Bach explains the amount of sublease space is rising very gradually today whereas it was "skyrocketing" in the previous downturn--rising about 1% per quarter for awhile. However, the last downturn started out from a much lower overall vacancy standpoint. When the downturn began in 2000, the overall US vacancy rate stood at 8.5%. In contrast, the vacancy rate stood at 13.5% when the latest downturn began about three quarters ago for this cycle. In other words, the US already had a lot more empty space at the start of this downturn than it had at the start of the last one.

This doesn't mean that Bach believes the office market is worse in all respects this time around. It just means that "the office market overall is going to behave differently in this downturn than it did in the last one," the Grubb & Ellis chief economist says. "The good news is that this looks like this is going to be a shallow downturn."

The economy has lost jobs for four months now, but it is losing them at a significantly lower rate than it did in the earlier downturn. And with sublease space rising more slowly, it is having less of an effect on office rents, not driving them down as far or as fast as it did previously, according to Bach.

"This time around, rents are softening and concessions are going up, but sublease is playing less of a role than it did the last time," Bach says. He adds, however, it's always difficult to calculate exactly how much the flattening or decline of rental rates results from sublease space versus direct space and how much of the decline results from the generally weakening of the office market.

Another factor will be how high the US office vacancy rate ultimately rises in this downturn before it starts to recover. The last time around, the country's vacancy rate rose from 8.5% at the start of the downturn to 17.9% before it started turning around in 2004. "The vacancy rate is going to rise, but possibly not to the extent that it did then," Bach says.

Bach's latest figures show that office sublease space for the entire US has increased by 12% from the three quarters since its low in second quarter 2007, ending first quarter 2008 at 81.9 million sf. In the 2001 downturn, sublease space had more than doubled after three quarters of softening.

As in all statistical studies that track the entire US, however, the nationwide sublease figures include some wide variations on a market-by-market basis. And looking at sublease space on the basis of a percentage increase can be misleading because some markets with some of the biggest percentage leaps have some of the smallest increases in terms of actual square footage of space.

For example, San Antonio and Austin, TX have posted some of the highest percentage increases lately, with both more than doubling on a percentage basis during the past three quarters. But the actual amount of increase for San Antonio was very low, rising only from 75,000 sf to 178,000 sf on a base inventory of 24 million sf.
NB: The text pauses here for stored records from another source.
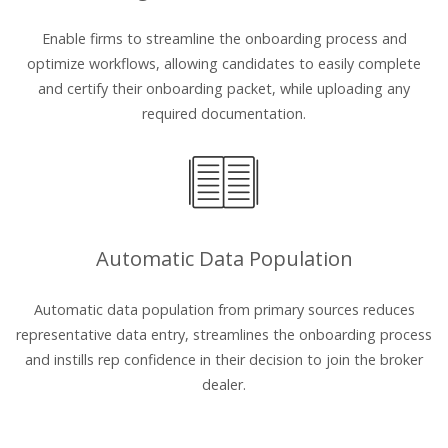
Enable firms to streamline the onboarding process and
optimize workflows, allowing candidates to easily complete
and certify their onboarding packet, while uploading any
required documentation.
Automatic Data Population
Automatic data population from primary sources reduces
representative data entry, streamlines the onboarding process
and instills rep confidence in their decision to join the broker
dealer.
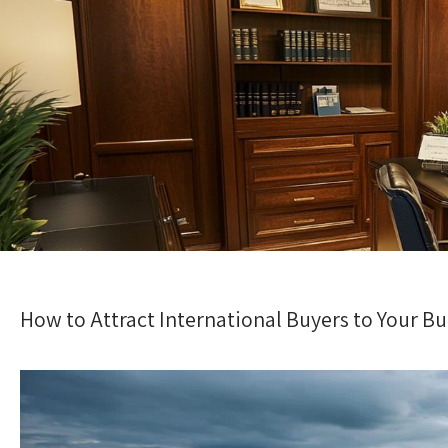
How to Attract International Buyers to Your B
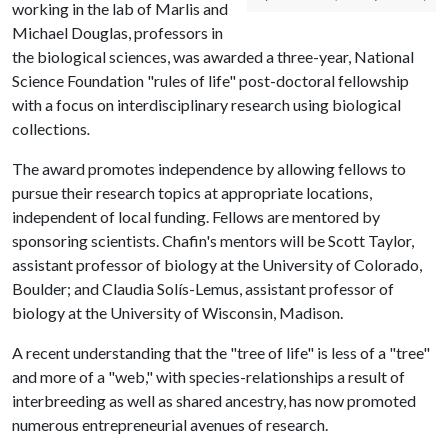
working in the lab of Marlis and
Michael Douglas, professors in
the biological sciences, was awarded a three-year, National
Science Foundation "rules of life" post-doctoral fellowship
with a focus on interdisciplinary research using biological
collections
.
The award promotes independence by allowing fellows to
pursue their research topics at appropriate locations,
independent of local funding. Fellows are mentored by
sponsoring scientists. Chafin's mentors will be Scott Taylor,
assistant professor of biology at the University of Colorado,
Boulder; and Claudia Solís-Lemus, assistant professor of
biology at the University of Wisconsin, Madison.
A recent understanding that the "tree of life" is less of a "tree"
and more of a "web," with species-relationships a result of
interbreeding as well as shared ancestry, has now promoted
numerous entrepreneurial avenues of research.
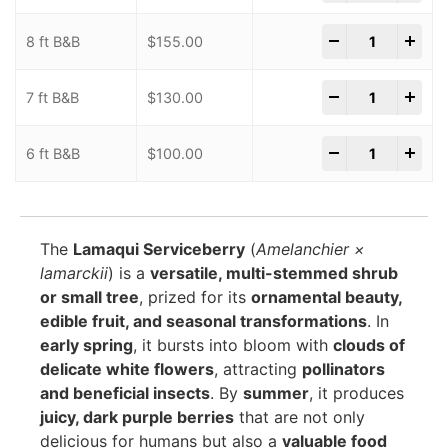
-
+
8 ft B&B
$
155.00
-
+
7 ft B&B
$
130.00
-
+
6 ft B&B
$
100.00
The
Lamaqui Serviceberry
(
Amelanchier ×
lamarckii
) is a
versatile, multi-stemmed shrub
or small tree
, prized for its
ornamental beauty,
edible fruit, and seasonal transformations
. In
early spring
, it bursts into bloom with
clouds of
delicate white flowers
, attracting
pollinators
and beneficial insects
. By
summer
, it produces
juicy, dark purple berries
that are not only
delicious for humans but also a
valuable food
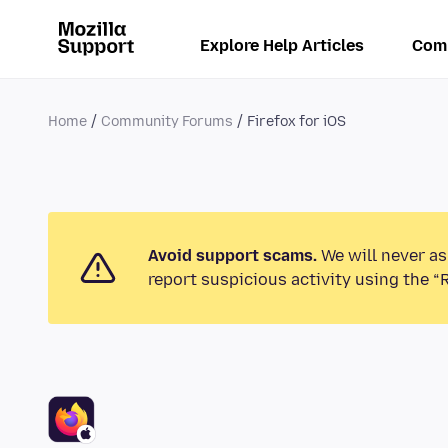
Explore Help Articles
Com
Home
Community Forums
Firefox for iOS
Avoid support scams.
We will never as
report suspicious activity using the “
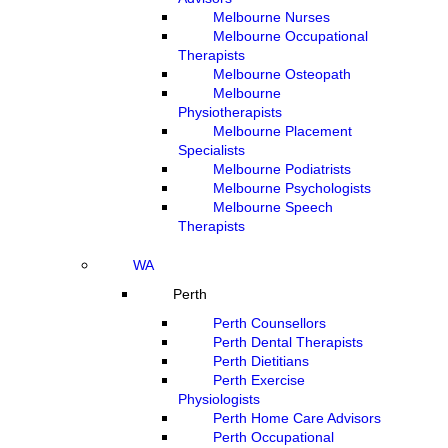
Melbourne Nurses
Melbourne Occupational
Therapists
Melbourne Osteopath
Melbourne
Physiotherapists
Melbourne Placement
Specialists
Melbourne Podiatrists
Melbourne Psychologists
Melbourne Speech
Therapists
WA
Perth
Perth Counsellors
Perth Dental Therapists
Perth Dietitians
Perth Exercise
Physiologists
Perth Home Care Advisors
Perth Occupational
Austin's gain was larger--326,000 sf to 858,000 sf on a base inventory of 41 million sf. By contrast, the percentage of increase in Los Angeles was less than 2%, but that works out to more than one million sf of the 185-million-sf base in Los Angeles.

Job losses thus far have been shallow and sublease space is rising gradually are both encouraging signs, according to Bach. He says how high vacancy and sublease rates go will depend primarily on employment trends, which are reflected in monthly statistics from the federal government. "The future of the office market and the future of the sublease inventory really depend on numbers like that," he says.